[ Bangui - République Centrafricaine ] ( 1/4/2004) Aimé Placit

Conseil national du MLPC : Echec ou éclatement ?

Le MLPC court-il vers son éclatement? C’est ici le lieu de s’interroger au regard des multiples problèmes qui minent cette formation politique qui a été chassée du pouvoir par le coup d’Etat du Général de Division François Bozizé, le 15 mars 2003.Reste que l’échec de ce Conseil National Politique renvoie aux calendes grecques la tenue du Congrès. Or les élections s’approchent. Mais à qui profite tout ce désordre?

Le Mouvement de Libération du Peuple Centrafricain (MLPC) court-il vers son éclatement? C’est ici le lieu de s’interroger au regard des multiples problèmes qui minent cette formation politique qui a été chassée du pouvoir par le coup d’Etat du Général de Division François Bozizé, le 15 mars 2003.

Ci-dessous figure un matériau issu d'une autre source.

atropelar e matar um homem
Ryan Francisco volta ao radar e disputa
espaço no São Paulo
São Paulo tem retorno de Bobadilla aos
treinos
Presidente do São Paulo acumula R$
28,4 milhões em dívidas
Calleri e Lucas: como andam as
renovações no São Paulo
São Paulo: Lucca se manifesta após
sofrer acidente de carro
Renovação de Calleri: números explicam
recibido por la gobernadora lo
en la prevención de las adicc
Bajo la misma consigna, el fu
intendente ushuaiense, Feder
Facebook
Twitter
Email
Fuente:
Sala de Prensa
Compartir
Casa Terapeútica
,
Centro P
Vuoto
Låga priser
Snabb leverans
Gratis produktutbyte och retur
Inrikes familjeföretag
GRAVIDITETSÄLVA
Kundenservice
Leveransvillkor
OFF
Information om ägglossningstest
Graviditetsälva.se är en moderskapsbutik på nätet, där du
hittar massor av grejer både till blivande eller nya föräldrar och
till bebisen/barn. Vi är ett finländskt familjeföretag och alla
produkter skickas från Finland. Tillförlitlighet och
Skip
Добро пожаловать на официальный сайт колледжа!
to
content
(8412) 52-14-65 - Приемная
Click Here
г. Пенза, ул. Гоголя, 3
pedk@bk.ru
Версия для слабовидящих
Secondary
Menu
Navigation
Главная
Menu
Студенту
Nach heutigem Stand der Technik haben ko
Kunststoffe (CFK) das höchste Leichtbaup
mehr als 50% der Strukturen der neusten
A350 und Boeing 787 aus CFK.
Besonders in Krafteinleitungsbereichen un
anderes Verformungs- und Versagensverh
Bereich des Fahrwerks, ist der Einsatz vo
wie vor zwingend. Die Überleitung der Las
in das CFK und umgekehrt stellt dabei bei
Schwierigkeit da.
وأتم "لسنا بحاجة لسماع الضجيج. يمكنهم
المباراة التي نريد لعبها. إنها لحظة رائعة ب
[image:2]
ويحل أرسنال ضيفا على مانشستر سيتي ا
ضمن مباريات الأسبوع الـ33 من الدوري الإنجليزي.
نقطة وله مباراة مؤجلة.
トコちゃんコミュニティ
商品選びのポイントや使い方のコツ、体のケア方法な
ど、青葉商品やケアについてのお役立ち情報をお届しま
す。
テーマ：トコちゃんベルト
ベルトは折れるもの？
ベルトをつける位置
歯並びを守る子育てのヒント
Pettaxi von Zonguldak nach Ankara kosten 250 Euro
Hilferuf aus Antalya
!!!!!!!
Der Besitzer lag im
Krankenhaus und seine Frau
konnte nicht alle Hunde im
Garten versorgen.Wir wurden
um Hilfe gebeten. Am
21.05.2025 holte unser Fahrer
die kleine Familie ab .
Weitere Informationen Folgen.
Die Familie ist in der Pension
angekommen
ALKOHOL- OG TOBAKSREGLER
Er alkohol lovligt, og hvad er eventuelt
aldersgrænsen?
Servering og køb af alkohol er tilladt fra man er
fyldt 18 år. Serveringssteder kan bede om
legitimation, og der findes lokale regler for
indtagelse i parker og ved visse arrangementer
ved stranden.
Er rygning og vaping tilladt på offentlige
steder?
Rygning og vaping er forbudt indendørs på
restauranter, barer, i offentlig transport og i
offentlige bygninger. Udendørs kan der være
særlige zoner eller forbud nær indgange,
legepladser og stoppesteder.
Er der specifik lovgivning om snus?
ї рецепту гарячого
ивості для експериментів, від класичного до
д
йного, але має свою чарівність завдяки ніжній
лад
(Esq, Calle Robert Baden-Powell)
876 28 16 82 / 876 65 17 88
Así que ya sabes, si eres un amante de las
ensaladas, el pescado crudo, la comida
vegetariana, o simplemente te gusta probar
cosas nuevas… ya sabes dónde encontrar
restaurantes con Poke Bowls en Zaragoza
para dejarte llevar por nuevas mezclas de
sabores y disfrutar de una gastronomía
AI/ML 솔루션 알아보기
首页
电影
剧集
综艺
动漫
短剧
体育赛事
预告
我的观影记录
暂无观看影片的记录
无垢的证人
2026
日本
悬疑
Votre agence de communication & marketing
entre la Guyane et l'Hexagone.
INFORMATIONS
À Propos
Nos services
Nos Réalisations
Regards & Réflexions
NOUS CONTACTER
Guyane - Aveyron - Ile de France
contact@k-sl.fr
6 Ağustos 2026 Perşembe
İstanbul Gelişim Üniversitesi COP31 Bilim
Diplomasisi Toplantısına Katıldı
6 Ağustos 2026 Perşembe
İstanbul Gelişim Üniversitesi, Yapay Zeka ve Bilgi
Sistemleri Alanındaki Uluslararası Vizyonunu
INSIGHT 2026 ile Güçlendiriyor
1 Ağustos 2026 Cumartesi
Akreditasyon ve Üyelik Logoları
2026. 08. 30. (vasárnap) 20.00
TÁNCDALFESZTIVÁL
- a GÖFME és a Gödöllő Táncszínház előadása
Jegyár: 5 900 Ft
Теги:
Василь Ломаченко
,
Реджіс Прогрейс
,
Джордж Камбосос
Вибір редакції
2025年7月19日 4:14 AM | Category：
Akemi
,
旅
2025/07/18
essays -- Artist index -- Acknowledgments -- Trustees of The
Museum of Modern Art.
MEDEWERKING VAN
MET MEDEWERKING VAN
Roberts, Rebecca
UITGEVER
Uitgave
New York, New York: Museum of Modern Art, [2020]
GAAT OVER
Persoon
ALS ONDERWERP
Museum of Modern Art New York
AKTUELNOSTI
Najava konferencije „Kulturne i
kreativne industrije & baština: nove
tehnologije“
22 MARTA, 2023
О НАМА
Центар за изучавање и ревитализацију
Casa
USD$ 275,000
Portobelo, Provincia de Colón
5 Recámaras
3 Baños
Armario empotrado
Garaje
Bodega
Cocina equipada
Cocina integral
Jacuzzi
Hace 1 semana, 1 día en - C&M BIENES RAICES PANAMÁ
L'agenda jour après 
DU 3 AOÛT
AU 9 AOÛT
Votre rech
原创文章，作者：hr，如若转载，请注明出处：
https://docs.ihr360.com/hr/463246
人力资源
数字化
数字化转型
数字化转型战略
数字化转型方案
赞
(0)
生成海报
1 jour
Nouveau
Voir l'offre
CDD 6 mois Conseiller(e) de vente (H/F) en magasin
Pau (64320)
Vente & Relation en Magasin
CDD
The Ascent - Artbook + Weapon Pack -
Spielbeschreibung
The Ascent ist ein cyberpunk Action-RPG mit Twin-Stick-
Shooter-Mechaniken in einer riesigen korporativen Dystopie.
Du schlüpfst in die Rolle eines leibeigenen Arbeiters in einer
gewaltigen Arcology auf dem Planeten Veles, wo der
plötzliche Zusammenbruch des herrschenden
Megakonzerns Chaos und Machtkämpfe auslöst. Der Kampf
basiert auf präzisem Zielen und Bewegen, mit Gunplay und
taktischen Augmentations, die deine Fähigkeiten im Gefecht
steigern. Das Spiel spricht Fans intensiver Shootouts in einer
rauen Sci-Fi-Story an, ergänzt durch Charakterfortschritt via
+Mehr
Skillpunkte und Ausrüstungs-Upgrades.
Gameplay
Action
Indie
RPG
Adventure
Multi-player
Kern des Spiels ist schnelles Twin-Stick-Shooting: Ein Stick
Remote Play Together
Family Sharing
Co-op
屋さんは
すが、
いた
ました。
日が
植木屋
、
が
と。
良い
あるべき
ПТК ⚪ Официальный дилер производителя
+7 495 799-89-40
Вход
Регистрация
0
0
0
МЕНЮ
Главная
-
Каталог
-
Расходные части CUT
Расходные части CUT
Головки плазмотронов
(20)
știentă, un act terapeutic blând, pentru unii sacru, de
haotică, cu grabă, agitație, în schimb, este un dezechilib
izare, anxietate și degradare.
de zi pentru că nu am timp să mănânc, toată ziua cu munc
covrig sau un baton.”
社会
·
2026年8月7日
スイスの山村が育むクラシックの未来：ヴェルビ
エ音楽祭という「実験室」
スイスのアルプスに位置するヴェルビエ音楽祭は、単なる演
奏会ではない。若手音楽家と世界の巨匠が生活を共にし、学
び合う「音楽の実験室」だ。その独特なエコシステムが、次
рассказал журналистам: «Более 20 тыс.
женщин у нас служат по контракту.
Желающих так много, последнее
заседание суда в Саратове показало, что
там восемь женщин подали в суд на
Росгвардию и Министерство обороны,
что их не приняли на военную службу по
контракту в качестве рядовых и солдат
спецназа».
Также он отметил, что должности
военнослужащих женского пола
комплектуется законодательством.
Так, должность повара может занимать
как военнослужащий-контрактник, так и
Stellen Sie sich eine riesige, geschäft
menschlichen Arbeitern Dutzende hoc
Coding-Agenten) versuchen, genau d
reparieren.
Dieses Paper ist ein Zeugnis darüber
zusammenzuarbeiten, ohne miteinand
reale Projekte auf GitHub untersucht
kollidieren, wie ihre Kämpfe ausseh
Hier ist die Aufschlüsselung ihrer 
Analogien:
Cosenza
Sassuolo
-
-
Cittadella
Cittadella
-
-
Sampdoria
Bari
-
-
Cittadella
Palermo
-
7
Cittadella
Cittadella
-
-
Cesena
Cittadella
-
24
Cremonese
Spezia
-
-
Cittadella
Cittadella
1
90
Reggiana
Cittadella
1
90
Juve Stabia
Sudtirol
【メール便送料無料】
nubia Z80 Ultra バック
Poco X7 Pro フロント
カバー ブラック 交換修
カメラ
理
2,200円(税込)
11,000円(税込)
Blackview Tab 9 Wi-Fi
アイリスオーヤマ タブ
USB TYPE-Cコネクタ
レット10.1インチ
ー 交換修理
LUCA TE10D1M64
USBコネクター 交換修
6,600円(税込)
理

En effet, depuis cette perte de pouvoir, les cadres du parti et autres membres du bureau exécutif n’arrivent pas à s’entendre pour relancer les activités du parti. Ils sont divisés par des intérêts égoïstes et les deux courants de pensée qui sont développés par les patassistes et les Kossi-bellaiste.
Mais au delà de ces querelles, cette famille est décidée à aller au congrès pour faire le bilan de leur dix années de pouvoir, élire les nouveaux dirigeants du parti et définir une nouvelle stratégie de la relance du parti à l’approche des échéances électorales. Pour y aboutir, il faut forcément une réconciliation entre les amis d’hier devenus des ennemis d’aujourd’hui et entre les militants divisés par les deux courants de pensée. D’où la convocation du Conseil National Politique pour le mardi passé. Mais cette assise a connu un échec, car l’ordre du jour ne faisait pas l’unanimité. N’empêche que cette réunion soit remportée pour le samedi 27 m ars 2004 sans compter que celle là connaîtra aussi un échec. Les participants ont pris un temps fou pour discuter si cette assises est une Assemblée Générale ou un Conseil National Politique. Trois points ont été inscrits à l’ordre du jour, à savoir les problèmes qui minent le parti, la date et l’ordre du jour du congrès et les divers. Six heures durant, les militants se sont tergiversés sur des préalables (libération sans condition des camarades détenus), le courant originel, etc.
Tout le monde parle sans vraiment progresser. Les uns suspectent les autres de déstabiliser le part, de rouler pour les nouvelles autorités. Trop de suspicion.

Le président Dobozendji même n’a pas été épargné. Ce dernier a même perdu sans sang froid. Sans lever la séance ni tirer les conclusions des débats qui ont eu lieu, il s’est retiré de la salle sans crier gare. Ses proches ont évoqué un malaise sanitaire, mais ses détracteurs parlent plutôt d’un boycottage. Ainsi petit à petit, la salle se vide et la réunion se termine en queue de poisson.
Reste que l’échec de ce Conseil National Politique renvoie aux calendes grecques la tenue du Congrès. Or les élections s’approchent. Mais à qui profite tout ce désordre?